Overall, the current frameworks for behavioral health incorporate the field’s history in psychology and psychiatry, along with a newer focus on how behavioral interventions can also be beneficial for a wider range of conditions. The spread of behavioral health into primary care and into the treatment of pain are prime examples of how it continues to evolve.

Integration with Primary Care

Primary care clinics are frequently the gateways into the healthcare system for patients needing behavioral health assessments and treatments. As such, they are ideal sites for integrating key behavioral health services, such as interventions or consultations with psychologists to help with quitting smoking, changing diet or managing chronic conditions.

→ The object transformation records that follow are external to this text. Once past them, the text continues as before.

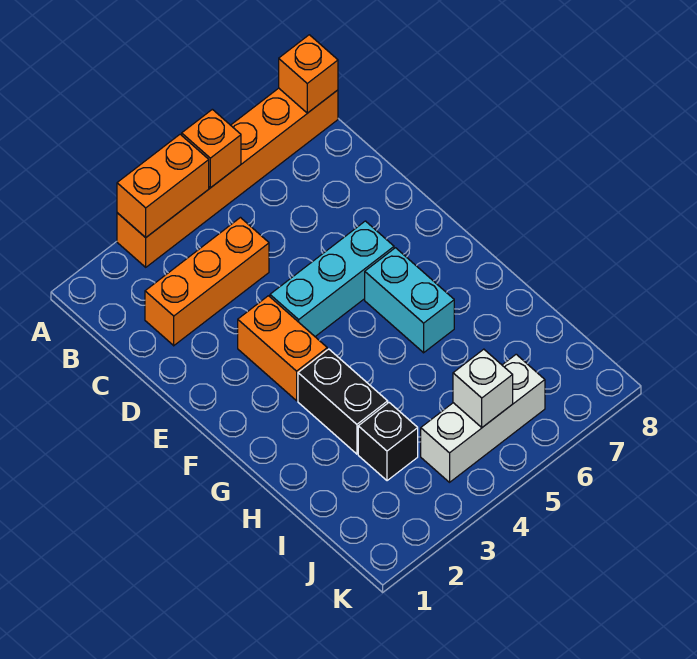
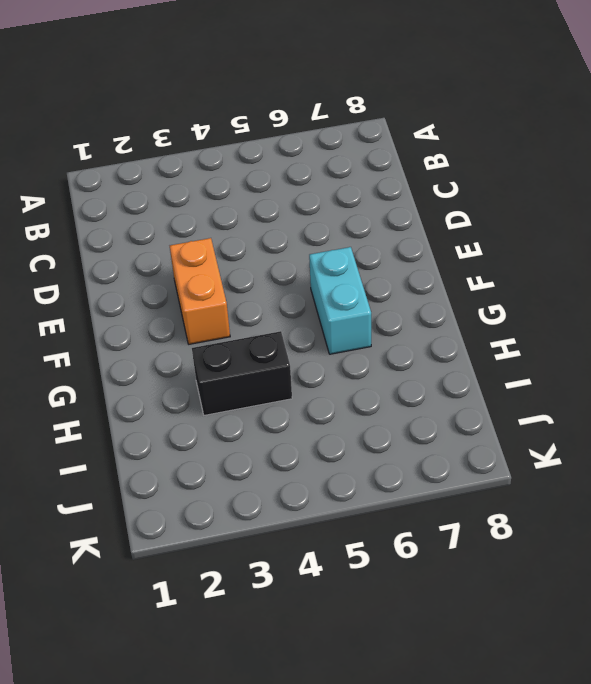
black brick H3:H4 level 1 -> black brick G3:H3 level 1
none -> orange brick A3:A8 level 1
none -> orange brick C2:C4 level 1
none -> cyan brick E4:E6 level 1

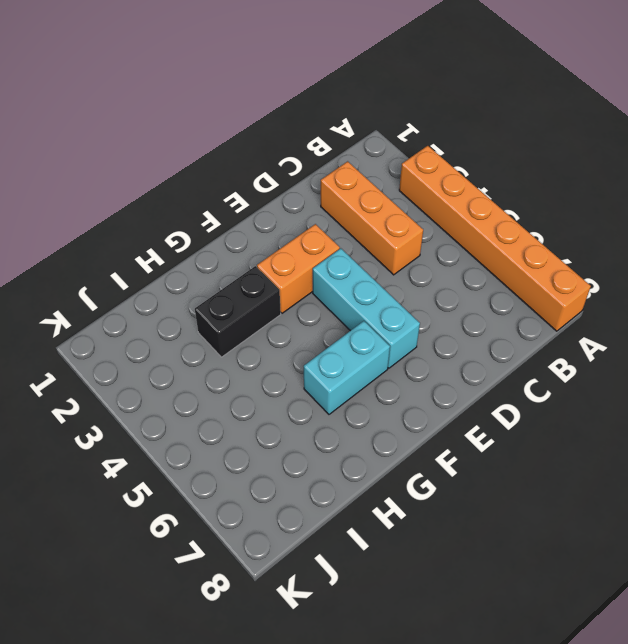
none -> black brick I3 level 1
none -> white brick J4:J6 level 1
none -> orange brick A3:A4 level 2

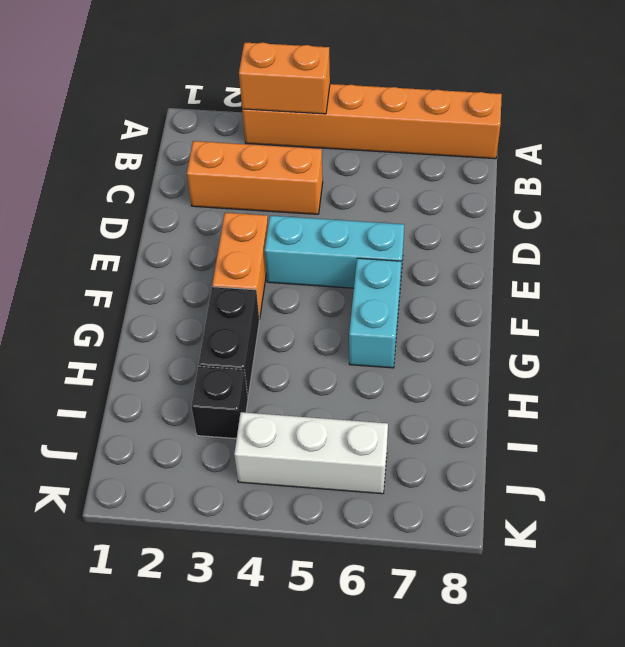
none -> orange brick A5 level 2
none -> orange brick A8 level 2
none -> white brick J5 level 2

There are significant material benefits to such an approach. For starters, by making behavioral health more readily available to primary care patients, healthcare providers remove the stigma sometimes associated with seeking help on one’s own. In this way, they increase the chances that someone with a serious condition gets appropriate, timely attention. Long waits, rescheduling, and other logistical issues can be avoided altogether.

Moreover, a tightly integrated behavioral health program can reduce costs for both patients and providers. According to The Commonwealth Fund, one provider in Knoxville saw a 28 percent decline in utilization of medical services among Medicaid patients who had seen behavior health consultants for help with the self-management of non-behavioral health conditions. Meanwhile, commercially insured patients saw a 20 percent drop, and admissions of all patients to psychiatric hospitals by this provider was the lowest among all community health centers in Tennessee.

Cognitive Behavioral Therapy for Pain Management

Chronic pain management is a natural candidate for innovative treatments, since pain itself affects such a large segment of the population. The National Institutes of Health has estimated that it is the most common reason Americans access the healthcare system, and that it afflicts more patients than cancer, diabetes and heart disease combined.

Medical professionals have long understood – going back even as far as ancient Greece and Rome – the relationship between mental health and the perception and management of pain. This knowledge has resulted in the development of behavioral health practices such as cognitive behavioral therapy for pain management (CBT-CP), a technique the U.S. Veterans Administration has promoted in recent years.

Under CBT-CP, a patient might undertake relaxation training, cognitive restructuring and light exercise in order to help with the treatment of a migraine or arthritis. Combined with pain relief medications and other measures, these behavioral health practices may improve the overall quality of care for such chronic pain conditions.

Discovering and Supporting New Approaches in Behavioral Health

Thorough research and trusted professional guidance are essential as healthcare providers look for the most effective behavioral health treatments. To that end, utilization review and peer review can ensure providers are providing care based on current and emerging guidelines for behavioral health practices.

At Advanced Medical Reviews (AMR), an independent review organization (IRO), peer review in behavioral health can cover everything from appropriate utilization of prescription medication to reviewing the necessity of long-term inpatient care. Reviewers assess each patient’s case based on the specific history of symptoms and history of treatment for that patient, so outcomes can vary. And this variance is one of the challenges when measuring behavioral health treatment outcomes.

As behavioral health continues to evolve to cover more conditions and treatments, deeming what care is “appropriate” and “necessary” will also evolve. The ultimate goal, however, remains consistent, and is also what guides AMR’s services- “we believe every patient deserves quality healthcare.”